Top of Recorded information
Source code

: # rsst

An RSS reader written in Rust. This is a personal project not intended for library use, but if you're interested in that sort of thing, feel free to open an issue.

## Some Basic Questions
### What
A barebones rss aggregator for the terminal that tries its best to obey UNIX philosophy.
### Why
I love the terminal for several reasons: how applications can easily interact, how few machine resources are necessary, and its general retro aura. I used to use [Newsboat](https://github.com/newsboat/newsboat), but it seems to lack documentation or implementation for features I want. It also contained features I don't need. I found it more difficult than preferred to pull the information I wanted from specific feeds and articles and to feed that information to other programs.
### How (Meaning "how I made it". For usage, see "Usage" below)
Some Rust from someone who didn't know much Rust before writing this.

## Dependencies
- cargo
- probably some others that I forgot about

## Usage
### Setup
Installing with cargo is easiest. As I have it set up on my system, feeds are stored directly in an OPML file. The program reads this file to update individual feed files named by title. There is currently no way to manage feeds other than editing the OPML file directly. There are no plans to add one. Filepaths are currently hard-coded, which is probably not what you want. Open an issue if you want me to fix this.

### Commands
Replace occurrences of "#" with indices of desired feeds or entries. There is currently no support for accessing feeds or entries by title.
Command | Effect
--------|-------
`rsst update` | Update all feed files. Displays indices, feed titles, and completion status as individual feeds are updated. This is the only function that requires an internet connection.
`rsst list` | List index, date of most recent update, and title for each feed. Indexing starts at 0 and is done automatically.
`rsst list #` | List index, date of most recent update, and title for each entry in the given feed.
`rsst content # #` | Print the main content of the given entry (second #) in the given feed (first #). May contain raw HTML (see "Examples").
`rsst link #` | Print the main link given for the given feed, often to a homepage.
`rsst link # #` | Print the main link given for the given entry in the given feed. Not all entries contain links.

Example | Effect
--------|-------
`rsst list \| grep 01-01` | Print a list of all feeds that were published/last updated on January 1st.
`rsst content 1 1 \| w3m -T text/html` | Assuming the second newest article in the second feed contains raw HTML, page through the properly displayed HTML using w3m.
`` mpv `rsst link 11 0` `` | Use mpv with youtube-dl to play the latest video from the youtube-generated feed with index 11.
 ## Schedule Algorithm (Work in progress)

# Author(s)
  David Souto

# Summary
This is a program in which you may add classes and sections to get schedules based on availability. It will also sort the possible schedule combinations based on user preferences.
Bottom of Recorded information
Top of Recorded information
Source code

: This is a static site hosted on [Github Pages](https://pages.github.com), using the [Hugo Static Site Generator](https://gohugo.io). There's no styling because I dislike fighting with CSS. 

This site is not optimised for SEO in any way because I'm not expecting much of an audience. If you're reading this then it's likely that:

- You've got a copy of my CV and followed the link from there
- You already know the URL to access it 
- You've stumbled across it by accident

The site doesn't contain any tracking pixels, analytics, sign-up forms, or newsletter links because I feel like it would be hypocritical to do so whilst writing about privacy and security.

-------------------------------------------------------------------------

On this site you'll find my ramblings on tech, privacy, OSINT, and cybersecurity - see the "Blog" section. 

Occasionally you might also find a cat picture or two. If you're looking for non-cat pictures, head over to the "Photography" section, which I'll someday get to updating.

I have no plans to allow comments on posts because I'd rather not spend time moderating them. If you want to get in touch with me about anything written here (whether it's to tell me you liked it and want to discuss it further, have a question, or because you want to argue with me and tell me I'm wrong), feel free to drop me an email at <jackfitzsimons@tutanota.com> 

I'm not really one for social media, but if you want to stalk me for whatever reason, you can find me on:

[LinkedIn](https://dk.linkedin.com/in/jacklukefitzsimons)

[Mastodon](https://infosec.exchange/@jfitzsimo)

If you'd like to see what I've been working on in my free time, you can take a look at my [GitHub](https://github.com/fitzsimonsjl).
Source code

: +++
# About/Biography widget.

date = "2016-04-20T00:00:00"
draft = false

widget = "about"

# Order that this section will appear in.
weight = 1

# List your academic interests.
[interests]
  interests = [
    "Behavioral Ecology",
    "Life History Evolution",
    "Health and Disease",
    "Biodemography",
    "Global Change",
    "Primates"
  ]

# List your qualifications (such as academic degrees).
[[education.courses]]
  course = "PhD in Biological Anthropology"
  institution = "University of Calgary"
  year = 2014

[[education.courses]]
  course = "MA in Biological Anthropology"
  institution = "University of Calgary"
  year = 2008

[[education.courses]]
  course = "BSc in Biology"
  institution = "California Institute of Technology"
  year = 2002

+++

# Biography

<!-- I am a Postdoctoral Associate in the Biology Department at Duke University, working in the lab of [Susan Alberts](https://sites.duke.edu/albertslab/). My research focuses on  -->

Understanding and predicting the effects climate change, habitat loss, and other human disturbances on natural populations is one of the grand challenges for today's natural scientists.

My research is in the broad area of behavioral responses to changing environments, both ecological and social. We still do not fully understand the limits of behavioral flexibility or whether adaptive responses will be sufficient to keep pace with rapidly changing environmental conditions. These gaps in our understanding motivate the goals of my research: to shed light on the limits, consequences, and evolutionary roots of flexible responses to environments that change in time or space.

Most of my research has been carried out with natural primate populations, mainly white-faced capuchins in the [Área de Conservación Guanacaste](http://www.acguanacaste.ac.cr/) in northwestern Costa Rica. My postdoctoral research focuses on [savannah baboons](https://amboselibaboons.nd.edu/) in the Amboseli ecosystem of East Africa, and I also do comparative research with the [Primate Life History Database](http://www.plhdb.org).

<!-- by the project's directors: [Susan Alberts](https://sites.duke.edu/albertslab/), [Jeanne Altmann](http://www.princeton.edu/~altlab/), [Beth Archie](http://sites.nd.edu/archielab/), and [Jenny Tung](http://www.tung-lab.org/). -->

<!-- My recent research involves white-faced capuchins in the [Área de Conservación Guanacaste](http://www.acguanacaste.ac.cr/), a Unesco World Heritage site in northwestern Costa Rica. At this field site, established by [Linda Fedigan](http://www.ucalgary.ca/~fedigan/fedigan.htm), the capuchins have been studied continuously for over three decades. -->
Bottom of Recorded information
__About this exercise__
Render the material's lines as a Markdown table with the columns Row and Text, starting at the line containing "I'm not really" and ending at the line containing "[Mastodon](https://infosec.exchange/@jfitzsimo)". Give each nonblank line a row number, and leave out blank lines.

__Result of this exercise__
| Row | Text |
|---|---|
| 1 | I'm not really one for social media, but if you want to stalk me for whatever reason, you can find me on: |
| 2 | [LinkedIn](https://dk.linkedin.com/in/jacklukefitzsimons) |
| 3 | [Mastodon](https://infosec.exchange/@jfitzsimo) |